DJI has taken the wraps off an entirely new line of cinema cameras aimed at professional filmmakers. The Ronin 4D cameras feature either 6K or 8K recording from a full-frame sensor, built-in four-axis gimbal stabilization, Apple ProRes recording and image transmission to external monitors up to 6 kilometers away.
That’s not a bad list of features, particularly when you bear in mind the 6K version starts at only £5,999 (converts to roughly $8,260, AU$11,040).
Better known for its flying camera drones, the Ronin 4D is the first foray into cinema cameras we’ve seen from DJI and it’s certainly an interesting start. With the camera sensor unit mounted away from the main body on a gimbal arm, the whole thing has something of a “swan neck” aesthetic, which will stand out from the crowd.
The camera unit has a 35mm full frame CMOS image sensor which can shoot 6K or 8K footage with 14-stops of dynamic range in Apple ProRes 422 (or 10-bit h.264) at 30fps. Knock it down to 4K and it’ll do 120 frames per second for smooth slow motion.

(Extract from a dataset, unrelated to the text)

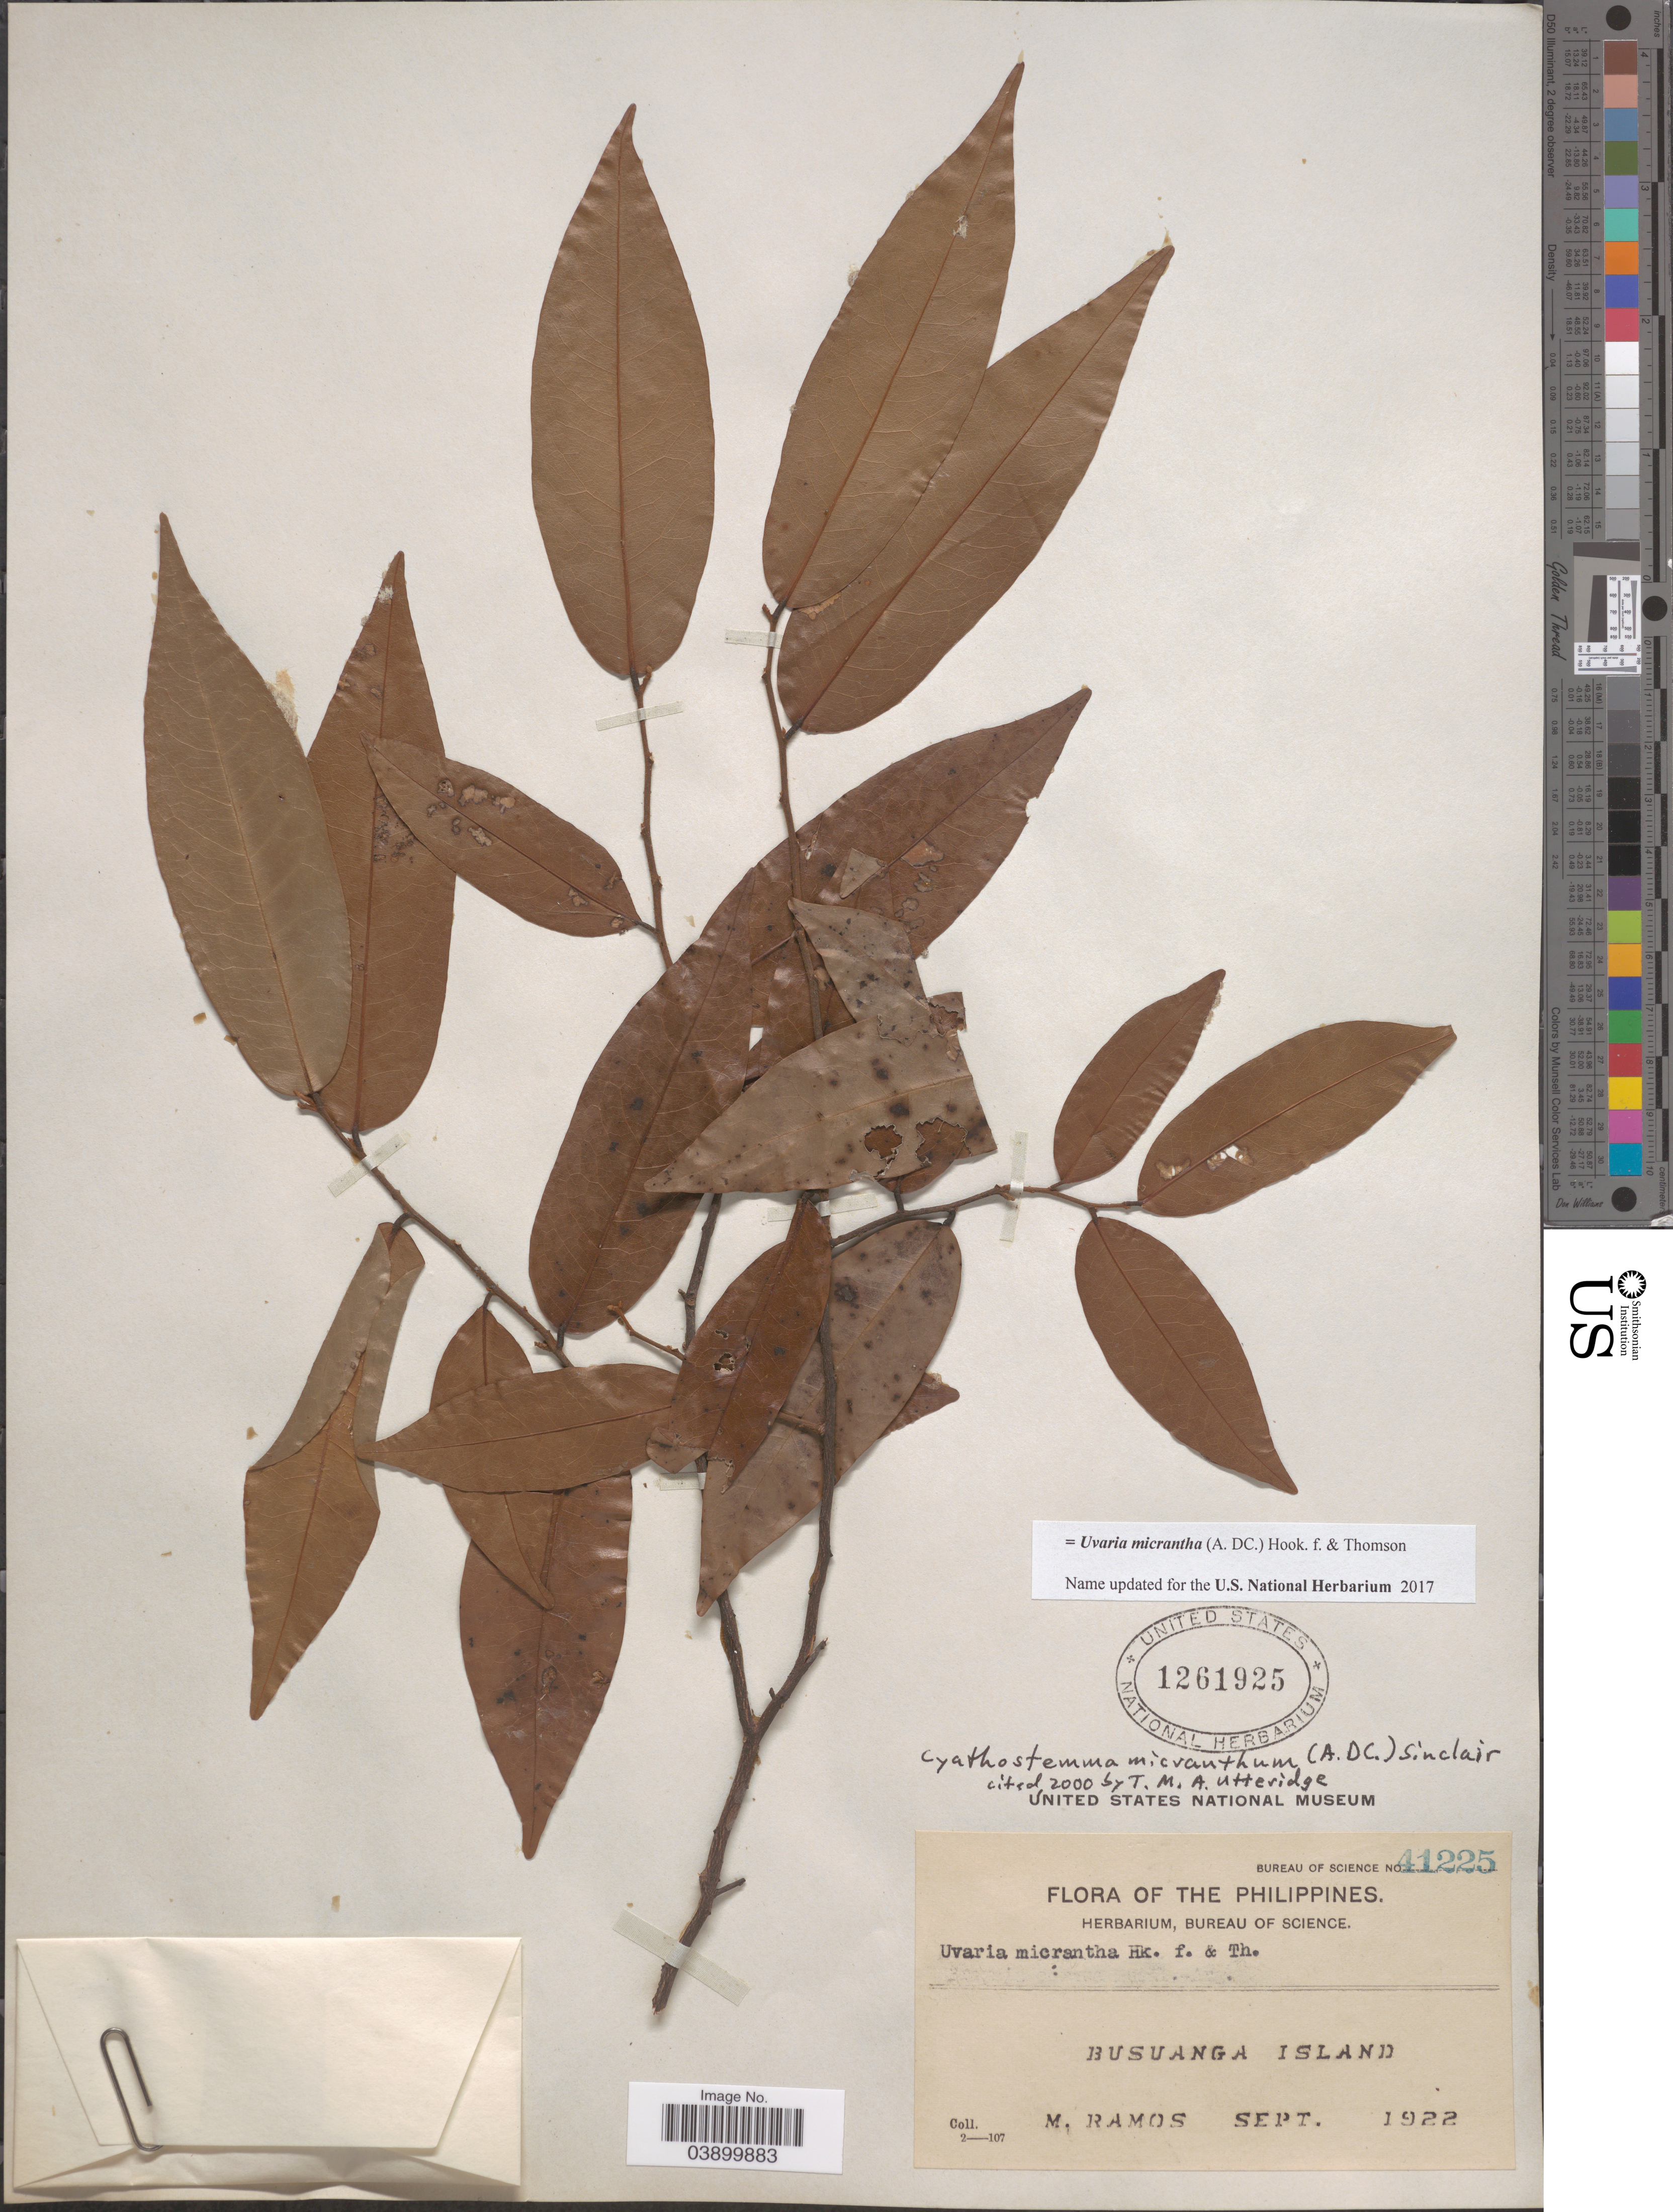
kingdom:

It has built-in ND filters and footage can be recorded to internal SSDs, external SSDs connected over USB-C or internal CFExpress cards.
It supports a variety of lens mounts, including DJI’s DL lens format as well as Sony E mount and Leica M mount, meaning you can equip it with one of Leica’s pro cinema lenses — although some of these cost more than the camera itself.
The camera unit sits on a four-axis gimbal system which DJI says “allows the operator to shoot while walking, running, or moving around dynamically, with no need to practice pacing or rely on external equipment [such as dedicated camera gimbals or steadicam systems]”. Balancing even a mirrorless camera on a gimbal (such as DJI’s RS2) can be frustrating and stabilising bigger, heavier pro cameras like a Sony FX9 can be difficult, so having an all-in-one system may be a real time-saver for professionals working to tight schedules. How the system compares to a dedicated gimbal remains to be seen.
The Ronin 4D also has lidar image focusing, which uses invisible light to determine depth — and therefore focus — rather than traditional autofocus systems which typically rely on contrast in a scene to find focus. DJI boasts that this system is both faster and more reliable, but manual focus is also available, along with support for its own ZenMuse focus pull unit.
Image transmission is provided via an external module (price isn’t known at the time of writing) and allows it to send 1080p footage to external monitors up to 6 kilometers away — ideal if it’s strapped to a car or helicopter and a director needs to monitor the footage from a remote location. It also has its own built-in full HD 5.5-inch display.
The camera also has two 3.5mm audio inputs, two XLR audio inputs (via an expansion plate) and it uses DJI’s TB50 batteries which promise up to 150 minutes of use from a full charge, and come with built-in heating elements to remain efficient in colder conditions.
The Ronin 4D 6K comes with the lidar focus system, monitor, side and top handles and carry case and goes on sale from DJI.com in December for £5,999 (converts to roughly $8,260, AU$11,040). The 8K version, which also comes with a 1TB SSD will go on sale “at a later date” for £9,499 (about $13,080, AU$17,460).